I'm performing linear regression using Keras. My dataset is comprised of 50 1D input points and 50 1D output points. In order to perform linear regression, I'm training a neural network with a single layer and a single neuron, with no activation function. The neural network is defined as
model = Sequential()
model.add(Dense(1, input_dim=1, kernel_initializer='zeros',
bias_initializer='zeros'))
and I ask Keras to find the optimal value of w and b, using SGD as the optimizer and the mean squared error as the loss function.
model.compile(loss='mean_squared_error', optimizer=SGD(lr=0.01))
model.fit(x,y,epochs=100, callbacks=[history], verbose=0, batch_size=50);
where history
is a callback I created to save the current weight and bias at each step of the optimization.
I then proceed to plot the level curves of the loss function, together with the optimization trajectory in the w
x b
space. The output is the following.
The optimization trajectory is shown in red circles, and the global optimum is shown as a blue 'x'. This seems reasonable, since we started at [0,0]
and after each iteration we approach the global optimum. Eventually the gradient starts to get so small that we stop improving.

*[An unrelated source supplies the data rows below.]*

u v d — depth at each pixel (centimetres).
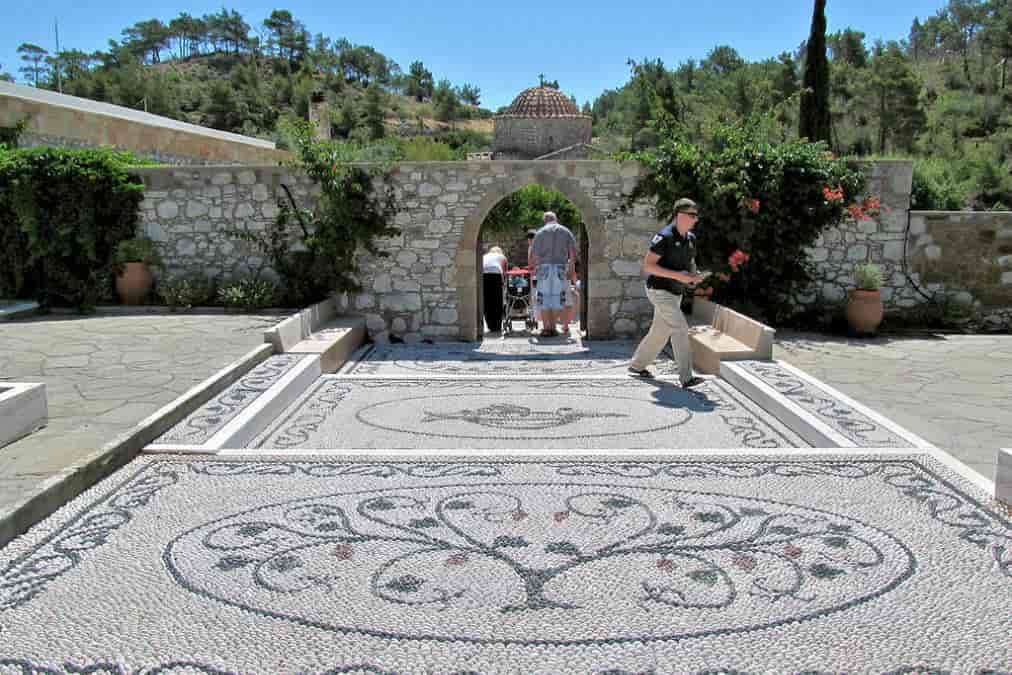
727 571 367
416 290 1205
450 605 337
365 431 661
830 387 734
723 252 1164
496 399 776
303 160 1174
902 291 1186
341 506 449
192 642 308
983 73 5800
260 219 1216
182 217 1228
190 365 822
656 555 385
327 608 335
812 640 308
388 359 1065
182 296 1200
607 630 316
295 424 682
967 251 1173
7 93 1254
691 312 1191
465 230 1188
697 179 1154
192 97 7969
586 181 1181
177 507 446
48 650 302
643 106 4044
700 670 289
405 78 12875
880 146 3794
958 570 366
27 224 1195
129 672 288
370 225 1186
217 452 540
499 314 1323
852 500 453
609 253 1197
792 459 526
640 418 698
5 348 917
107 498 459
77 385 730
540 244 1245
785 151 1162
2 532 392
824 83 1964
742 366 830
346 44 13438
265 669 290
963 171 2495
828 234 1176
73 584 354
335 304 1216
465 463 526
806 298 1191
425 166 1177
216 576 363
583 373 941
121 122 1530
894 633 313
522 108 3306
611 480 492
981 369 855
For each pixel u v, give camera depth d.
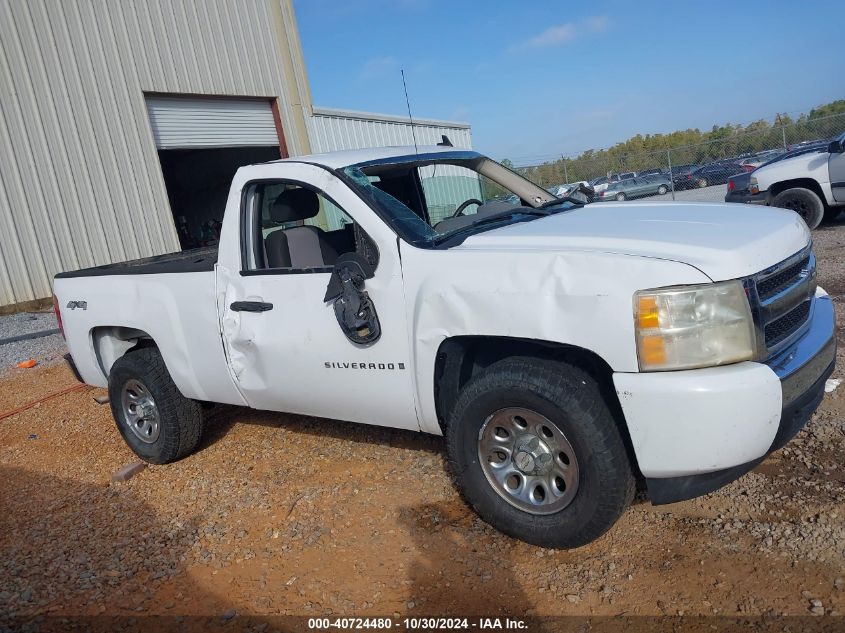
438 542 3.36
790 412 2.80
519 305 2.94
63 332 5.25
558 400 2.90
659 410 2.66
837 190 10.79
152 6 14.11
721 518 3.24
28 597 3.35
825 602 2.62
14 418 6.62
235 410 5.79
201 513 4.04
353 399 3.69
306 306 3.72
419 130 20.92
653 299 2.67
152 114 14.23
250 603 3.09
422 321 3.25
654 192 25.92
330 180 3.73
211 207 21.78
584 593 2.86
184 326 4.34
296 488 4.16
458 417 3.25
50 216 12.39
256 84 16.23
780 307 2.91
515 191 4.89
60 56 12.60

However, I understand that by using gradient descent, one would always move in the direction of the gradient at the current point (i.e. perpendicular to the level curves). This optimization trajectory doesn't seem to behave like that. Is Keras SGD
optimizer doing something else under the hood? Or am I missing something?
EDIT: Although the plot seems to illustrate that the level curves are parallel lines, they are actually ellipsoids, but very elongated. Choosing a different range to plot them reveals this.
EDIT 2: To avoid any confusion related to how I could have plotted the image shown in this question, I have now created a gist with the code.
It is orthogonal (0.2 vs -5 slopes), but the x/y units of your graph aren't the same. Scaling in a given direction doesn't preserve orthogonality.